Flash CTF – Working For Peanuts

Challenge Description

I wanted to make a CTF challenge based on one of my favorite comic strips, but there wasn’t much to go off of. I ended up making a kinda dusty looking crypto challenge, can you figure out what it’s saying?

P.S. sorry my brackets look kinda bad, they aren’t in the original cipher

Initial Analysis

The challenge provides a PNG image file (pigpen.png) that appears to contain encoded text. The description mentions “brackets look kinda bad, they aren’t in the original cipher,” which is a strong hint that this involves the Pigpen cipher.

Understanding the Pigpen Cipher

The Pigpen cipher (also known as the Masonic cipher or Freemason’s cipher) is a geometric simple substitution cipher that replaces letters with symbols based on their position in a grid. The traditional Pigpen cipher uses a specific pattern. Each letter is replaced by the shape of the “pen” (enclosure) around it in the grid.

■ BRIEF ■
Retype the Pigpen cipher writeup word for word, everything from "P.S. sorry my" down to "in the grid.".

■ DATASET EXCERPT ■
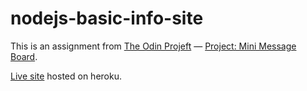 # nodejs-basic-info-site
This is an assignment from [The Odin Projeft](https://www.theodinproject.com/) &mdash; [Project: Mini Message Board](https://www.theodinproject.com/paths/full-stack-javascript/courses/nodejs/lessons/mini-message-board).

[Live site](https://quiet-citadel-87945.herokuapp.com/) hosted on heroku.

■ TASK SOLUTION ■
P.S. sorry my brackets look kinda bad, they aren’t in the original cipher

Initial Analysis

The challenge provides a PNG image file (pigpen.png) that appears to contain encoded text. The description mentions “brackets look kinda bad, they aren’t in the original cipher,” which is a strong hint that this involves the Pigpen cipher.

Understanding the Pigpen Cipher

The Pigpen cipher (also known as the Masonic cipher or Freemason’s cipher) is a geometric simple substitution cipher that replaces letters with symbols based on their position in a grid. The traditional Pigpen cipher uses a specific pattern. Each letter is replaced by the shape of the “pen” (enclosure) around it in the grid.